### [What you will do]
Below are entries. Reproduce exactly the lines between the line holding "Why Canadian Diamonds?" and the line holding "of experience, we", inclusive, and only those.

### [Record extracts]

%%

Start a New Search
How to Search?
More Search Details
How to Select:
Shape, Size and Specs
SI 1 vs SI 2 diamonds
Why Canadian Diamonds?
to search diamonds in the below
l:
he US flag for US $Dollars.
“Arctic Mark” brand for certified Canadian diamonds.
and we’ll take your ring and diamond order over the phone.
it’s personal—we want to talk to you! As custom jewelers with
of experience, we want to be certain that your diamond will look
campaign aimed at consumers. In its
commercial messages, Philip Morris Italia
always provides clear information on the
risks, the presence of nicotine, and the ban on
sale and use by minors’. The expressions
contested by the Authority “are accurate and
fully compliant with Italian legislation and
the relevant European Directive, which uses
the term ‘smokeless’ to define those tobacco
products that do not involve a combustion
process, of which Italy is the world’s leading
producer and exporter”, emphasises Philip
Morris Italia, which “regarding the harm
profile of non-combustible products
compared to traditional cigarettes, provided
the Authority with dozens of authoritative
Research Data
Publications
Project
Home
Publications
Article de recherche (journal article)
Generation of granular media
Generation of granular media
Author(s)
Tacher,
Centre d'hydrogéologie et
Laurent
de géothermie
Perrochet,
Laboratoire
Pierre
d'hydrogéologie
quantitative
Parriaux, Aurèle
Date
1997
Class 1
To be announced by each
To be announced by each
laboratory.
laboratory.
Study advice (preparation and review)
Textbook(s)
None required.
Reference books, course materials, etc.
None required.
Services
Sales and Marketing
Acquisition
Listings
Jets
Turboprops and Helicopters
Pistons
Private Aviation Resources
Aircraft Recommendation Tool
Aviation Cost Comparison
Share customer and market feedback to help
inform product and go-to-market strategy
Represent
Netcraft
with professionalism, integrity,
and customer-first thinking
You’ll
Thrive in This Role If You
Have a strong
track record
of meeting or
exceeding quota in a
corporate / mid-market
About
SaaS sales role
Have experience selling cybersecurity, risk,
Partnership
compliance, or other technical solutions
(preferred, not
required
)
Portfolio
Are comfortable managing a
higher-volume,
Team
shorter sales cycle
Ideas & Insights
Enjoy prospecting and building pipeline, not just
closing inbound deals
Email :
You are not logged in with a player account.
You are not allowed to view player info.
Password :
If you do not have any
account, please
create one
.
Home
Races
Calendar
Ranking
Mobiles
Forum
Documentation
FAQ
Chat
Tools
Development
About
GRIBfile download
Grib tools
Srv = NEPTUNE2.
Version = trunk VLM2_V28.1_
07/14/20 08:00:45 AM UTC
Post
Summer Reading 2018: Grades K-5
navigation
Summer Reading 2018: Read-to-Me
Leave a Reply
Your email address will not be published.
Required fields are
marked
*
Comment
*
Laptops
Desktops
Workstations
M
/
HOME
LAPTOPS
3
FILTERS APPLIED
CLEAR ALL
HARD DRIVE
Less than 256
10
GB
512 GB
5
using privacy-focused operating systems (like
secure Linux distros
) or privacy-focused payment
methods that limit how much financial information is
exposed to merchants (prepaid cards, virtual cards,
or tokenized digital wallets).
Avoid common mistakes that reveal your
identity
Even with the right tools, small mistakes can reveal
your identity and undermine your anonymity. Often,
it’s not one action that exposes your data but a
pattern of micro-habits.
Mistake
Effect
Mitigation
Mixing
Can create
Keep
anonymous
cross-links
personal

%%

### [Output of the task]
Why Canadian Diamonds?
to search diamonds in the below
l:
he US flag for US $Dollars.
“Arctic Mark” brand for certified Canadian diamonds.
and we’ll take your ring and diamond order over the phone.
it’s personal—we want to talk to you! As custom jewelers with
of experience, we want to be certain that your diamond will look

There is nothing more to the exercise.